>>>>
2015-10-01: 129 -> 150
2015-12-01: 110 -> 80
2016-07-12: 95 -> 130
<<<<
>>>>
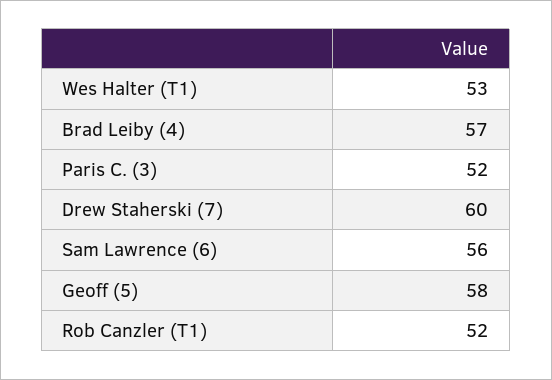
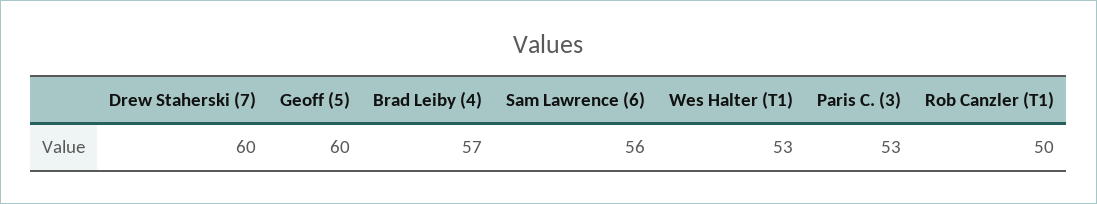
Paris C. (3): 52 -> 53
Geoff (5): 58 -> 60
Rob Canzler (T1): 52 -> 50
<<<<
# What is required
With the line holding "2015-10-01: 129 -> 150" as the first and the line holding "2016-07-12: 95 -> 130" as the last, please transcribe exactly the lines of the material above in that range and nothing else.

# Answer below
2015-10-01: 129 -> 150
2015-12-01: 110 -> 80
2016-07-12: 95 -> 130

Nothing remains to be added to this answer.